Re: Backup/restore recipe

From: Daniel Tameling <tamelingdaniel_at_gmail.com>
Date: Thu, 13 Nov 2025 14:20:40 UTC
This is how I cloned a VM in the past:

old machine:

bectl create migrate
zfs snapshot zroot/ZROOT/migrate@2025
zfs send -prec zroot/ZROOT/migrate@2025 | ssh server 'cat > bectl.txt'

zfs snapshot zroot/home@migrate
zfs send -R zroot/home@migrate | ssh server 'cat > home.txt'

new machine: install the same version of FreeBSD. At the end of the installation don't reboot into new system yet. If you do, you will end up using zfs datasets you want to destroy, which makes the destruction impossible. Drop to shell and execute:

ssh server 'cat bectl.txt' | zfs recv zroot/ROOT/newbe
zfs activate newbe

zfs list -H -o name -t snapshot zroot/home | xargs -n1 zfs destroy
(WARNING: this will nuke zroot/home and all associated snapshots!)
ssh server 'cat home.txt' | zfs recv -dF zroot

Reboot now. If everything is working you can destroy the "old" boot environment:
zfs destroy default
bectl rename newbe default

This will give you a new machine with the old home with all snapshots but only the migrate boot environment without snapshots. I think I did this because my home snapshots were almost the same as the dataset, so there was not much overhead in keeping them and just sending boot environments means I can also "update" a live system.

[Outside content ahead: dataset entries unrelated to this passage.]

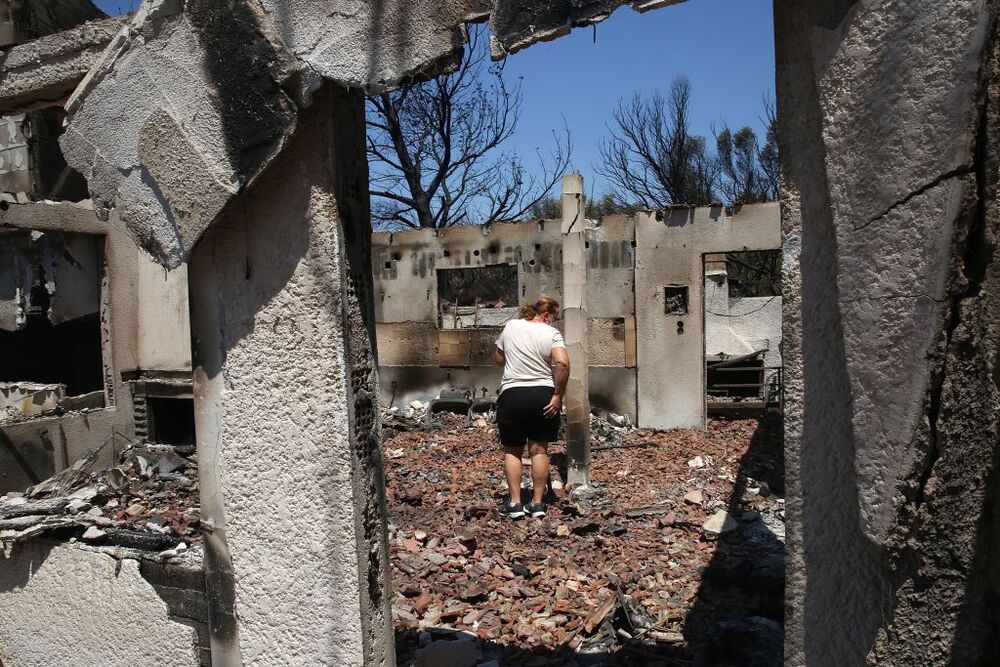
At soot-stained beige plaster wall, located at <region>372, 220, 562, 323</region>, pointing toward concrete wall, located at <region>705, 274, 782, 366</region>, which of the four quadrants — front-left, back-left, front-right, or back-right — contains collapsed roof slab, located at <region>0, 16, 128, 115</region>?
back-right

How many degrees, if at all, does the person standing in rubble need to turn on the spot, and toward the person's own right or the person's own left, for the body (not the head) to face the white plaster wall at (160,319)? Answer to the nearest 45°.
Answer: approximately 45° to the person's own left

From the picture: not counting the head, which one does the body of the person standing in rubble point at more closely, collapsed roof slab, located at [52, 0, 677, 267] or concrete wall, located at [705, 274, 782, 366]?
the concrete wall

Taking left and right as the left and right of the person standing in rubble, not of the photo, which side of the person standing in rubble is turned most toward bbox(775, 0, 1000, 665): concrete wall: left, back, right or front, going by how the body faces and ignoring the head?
back

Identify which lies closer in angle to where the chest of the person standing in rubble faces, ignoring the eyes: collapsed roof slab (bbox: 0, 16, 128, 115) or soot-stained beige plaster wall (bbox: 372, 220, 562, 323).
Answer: the soot-stained beige plaster wall

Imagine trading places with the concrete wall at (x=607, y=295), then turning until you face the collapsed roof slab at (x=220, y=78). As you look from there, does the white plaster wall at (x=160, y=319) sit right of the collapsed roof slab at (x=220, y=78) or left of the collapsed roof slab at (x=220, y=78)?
right

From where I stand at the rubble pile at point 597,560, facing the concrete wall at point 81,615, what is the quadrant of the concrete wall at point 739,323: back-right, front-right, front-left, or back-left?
back-right

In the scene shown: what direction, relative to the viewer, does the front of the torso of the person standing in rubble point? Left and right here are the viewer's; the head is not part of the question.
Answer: facing away from the viewer

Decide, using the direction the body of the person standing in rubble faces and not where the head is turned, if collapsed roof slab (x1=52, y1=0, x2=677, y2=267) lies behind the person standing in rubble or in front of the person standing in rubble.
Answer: behind

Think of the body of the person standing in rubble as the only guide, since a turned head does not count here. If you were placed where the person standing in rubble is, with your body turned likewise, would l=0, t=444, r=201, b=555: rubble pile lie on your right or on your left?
on your left
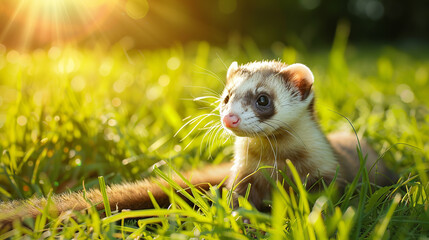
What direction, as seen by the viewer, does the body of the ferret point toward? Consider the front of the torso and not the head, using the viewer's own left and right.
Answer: facing the viewer and to the left of the viewer
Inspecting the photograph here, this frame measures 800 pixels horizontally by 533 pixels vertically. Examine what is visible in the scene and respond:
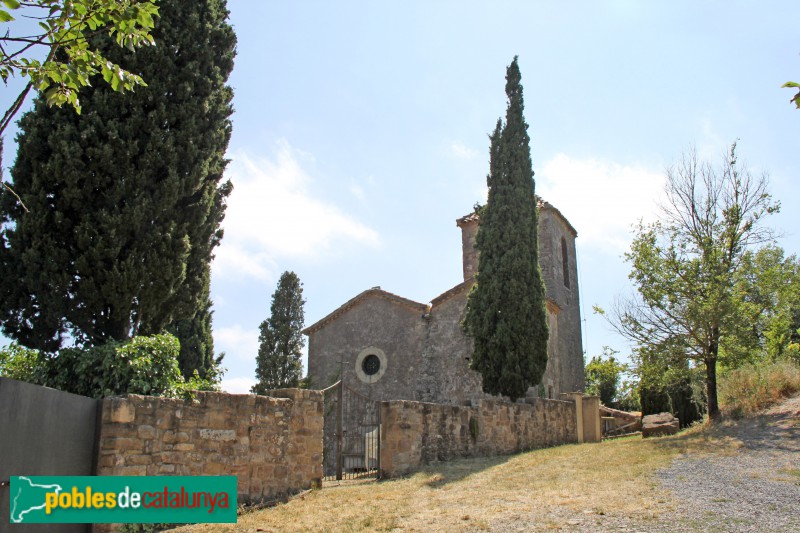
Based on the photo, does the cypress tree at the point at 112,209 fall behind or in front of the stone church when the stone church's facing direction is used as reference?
in front

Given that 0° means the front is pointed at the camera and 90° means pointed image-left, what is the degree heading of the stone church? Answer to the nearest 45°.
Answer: approximately 0°

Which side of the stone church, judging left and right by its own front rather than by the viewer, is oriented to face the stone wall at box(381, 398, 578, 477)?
front

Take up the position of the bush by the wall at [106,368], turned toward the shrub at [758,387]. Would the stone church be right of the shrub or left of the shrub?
left

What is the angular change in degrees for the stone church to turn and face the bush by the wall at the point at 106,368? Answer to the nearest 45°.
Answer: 0° — it already faces it

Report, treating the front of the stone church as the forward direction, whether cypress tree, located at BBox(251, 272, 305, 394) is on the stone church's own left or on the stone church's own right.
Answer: on the stone church's own right

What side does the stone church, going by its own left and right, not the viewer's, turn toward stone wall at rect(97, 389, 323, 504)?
front

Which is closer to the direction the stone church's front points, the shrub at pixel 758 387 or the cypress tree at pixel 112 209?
the cypress tree

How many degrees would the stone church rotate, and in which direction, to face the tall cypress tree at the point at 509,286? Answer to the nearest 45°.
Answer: approximately 45° to its left
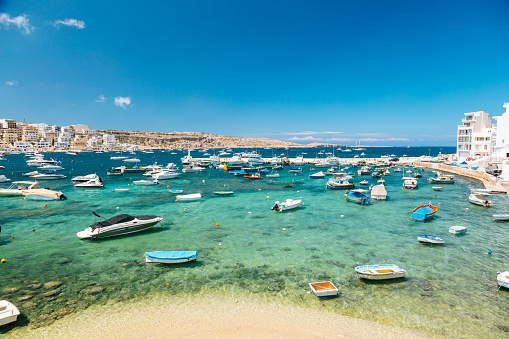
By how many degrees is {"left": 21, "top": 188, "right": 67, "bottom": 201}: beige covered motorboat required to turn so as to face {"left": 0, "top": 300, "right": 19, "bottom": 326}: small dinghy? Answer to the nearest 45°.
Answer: approximately 90° to its left

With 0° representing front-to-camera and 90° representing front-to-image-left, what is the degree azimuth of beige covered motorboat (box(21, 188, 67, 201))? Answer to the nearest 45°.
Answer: approximately 90°

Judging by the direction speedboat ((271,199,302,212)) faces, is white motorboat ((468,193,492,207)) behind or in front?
in front

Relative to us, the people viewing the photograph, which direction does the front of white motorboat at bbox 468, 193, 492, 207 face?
facing away from the viewer and to the left of the viewer

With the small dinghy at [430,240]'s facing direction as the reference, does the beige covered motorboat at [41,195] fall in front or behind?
in front

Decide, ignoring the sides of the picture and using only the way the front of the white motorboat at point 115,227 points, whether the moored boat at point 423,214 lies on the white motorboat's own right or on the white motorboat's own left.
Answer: on the white motorboat's own right

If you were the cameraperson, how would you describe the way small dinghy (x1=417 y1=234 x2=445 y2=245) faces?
facing to the left of the viewer
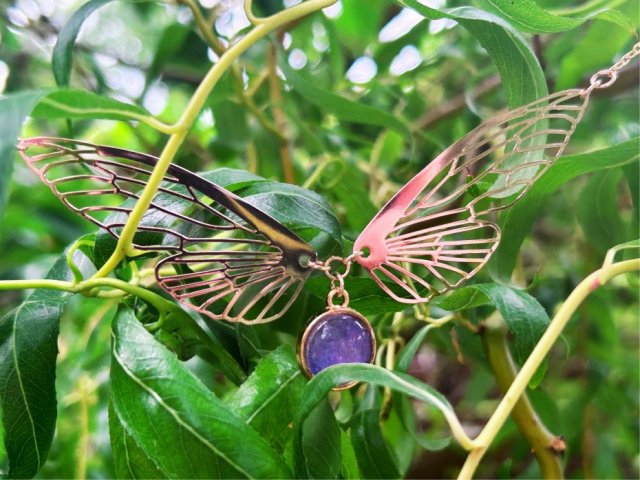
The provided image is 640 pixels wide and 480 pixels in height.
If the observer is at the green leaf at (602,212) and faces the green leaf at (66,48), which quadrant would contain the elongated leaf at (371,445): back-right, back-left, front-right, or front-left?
front-left

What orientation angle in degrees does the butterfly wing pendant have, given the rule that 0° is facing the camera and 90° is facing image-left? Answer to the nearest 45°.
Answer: approximately 0°

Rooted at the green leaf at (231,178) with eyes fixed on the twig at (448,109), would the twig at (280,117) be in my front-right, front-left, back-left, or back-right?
front-left
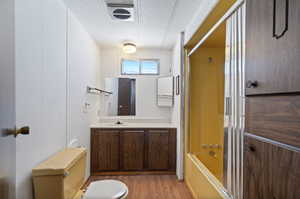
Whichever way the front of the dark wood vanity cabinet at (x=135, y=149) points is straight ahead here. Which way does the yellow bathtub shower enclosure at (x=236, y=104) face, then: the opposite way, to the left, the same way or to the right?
to the right

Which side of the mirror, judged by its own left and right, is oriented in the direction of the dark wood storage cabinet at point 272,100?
front

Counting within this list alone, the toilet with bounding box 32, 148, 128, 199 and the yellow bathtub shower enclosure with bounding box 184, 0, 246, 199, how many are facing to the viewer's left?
1

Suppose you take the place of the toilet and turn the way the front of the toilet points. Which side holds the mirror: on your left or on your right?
on your left

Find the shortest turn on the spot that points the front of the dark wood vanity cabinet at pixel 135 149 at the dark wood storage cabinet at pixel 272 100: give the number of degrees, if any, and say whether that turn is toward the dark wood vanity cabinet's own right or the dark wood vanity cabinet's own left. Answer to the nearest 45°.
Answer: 0° — it already faces it

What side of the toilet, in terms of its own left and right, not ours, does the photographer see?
right

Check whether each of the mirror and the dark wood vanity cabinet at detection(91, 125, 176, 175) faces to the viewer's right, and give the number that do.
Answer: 0

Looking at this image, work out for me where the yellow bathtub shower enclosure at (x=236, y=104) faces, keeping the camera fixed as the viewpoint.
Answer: facing to the left of the viewer

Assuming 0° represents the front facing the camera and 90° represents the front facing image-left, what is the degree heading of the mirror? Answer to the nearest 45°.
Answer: approximately 0°

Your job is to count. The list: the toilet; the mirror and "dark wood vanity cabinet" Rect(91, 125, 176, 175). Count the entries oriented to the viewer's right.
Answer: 1
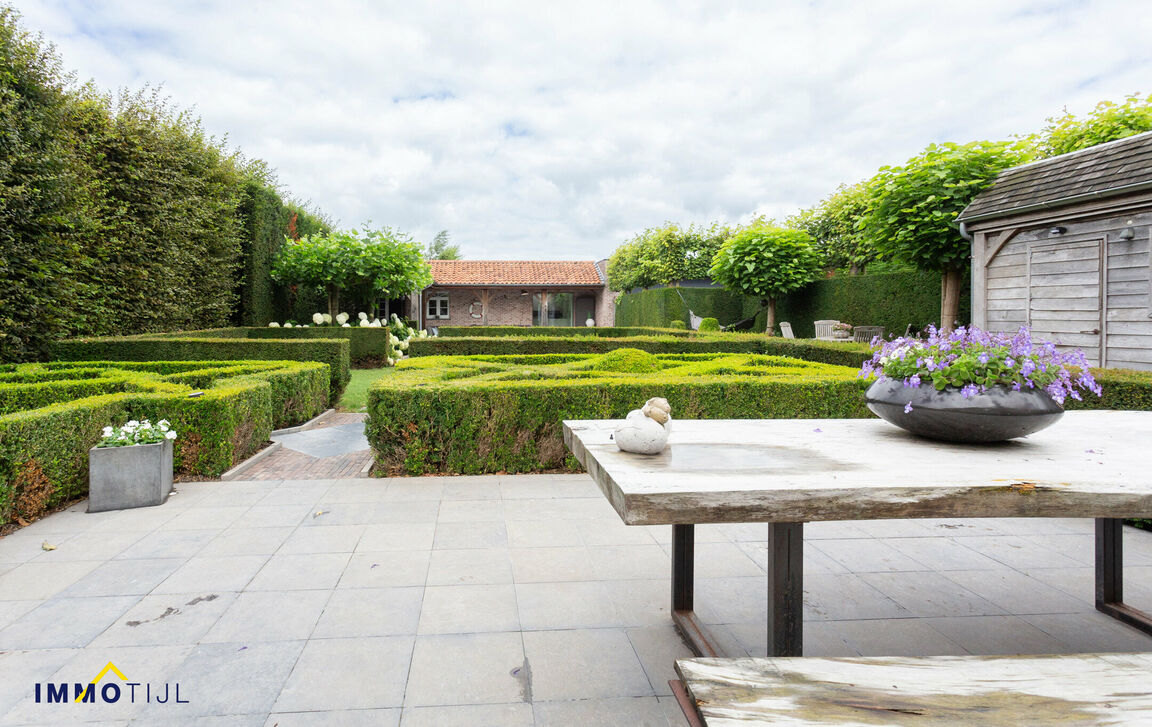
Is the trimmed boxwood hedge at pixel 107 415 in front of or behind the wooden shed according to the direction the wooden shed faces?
in front

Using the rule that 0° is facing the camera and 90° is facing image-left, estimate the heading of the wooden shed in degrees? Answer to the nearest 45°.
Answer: approximately 45°

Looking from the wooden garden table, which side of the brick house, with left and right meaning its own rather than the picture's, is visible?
front

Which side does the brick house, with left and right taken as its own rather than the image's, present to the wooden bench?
front

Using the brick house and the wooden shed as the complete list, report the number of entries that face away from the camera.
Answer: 0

The problem there is the home snapshot, you can't be logged in as a user that uses zroot/home or you can't destroy it. But I think if you log in as root it works.

Also keep in mind, that bectl doesn't do a perfect clone. I think typically /usr/src and /var are not included. You might want to check the man page.

To be honest, these notes are quite old as I moved to a different backup strategy. You should test whether they really restore the system before you rely on them for backup.

What I do now is backup boot/loader.conf, etc and usr/local/etc, save the output of "pkg query -e '%a = 0' %o", and tar+rsync the important files that I haven't constantly synched anyway.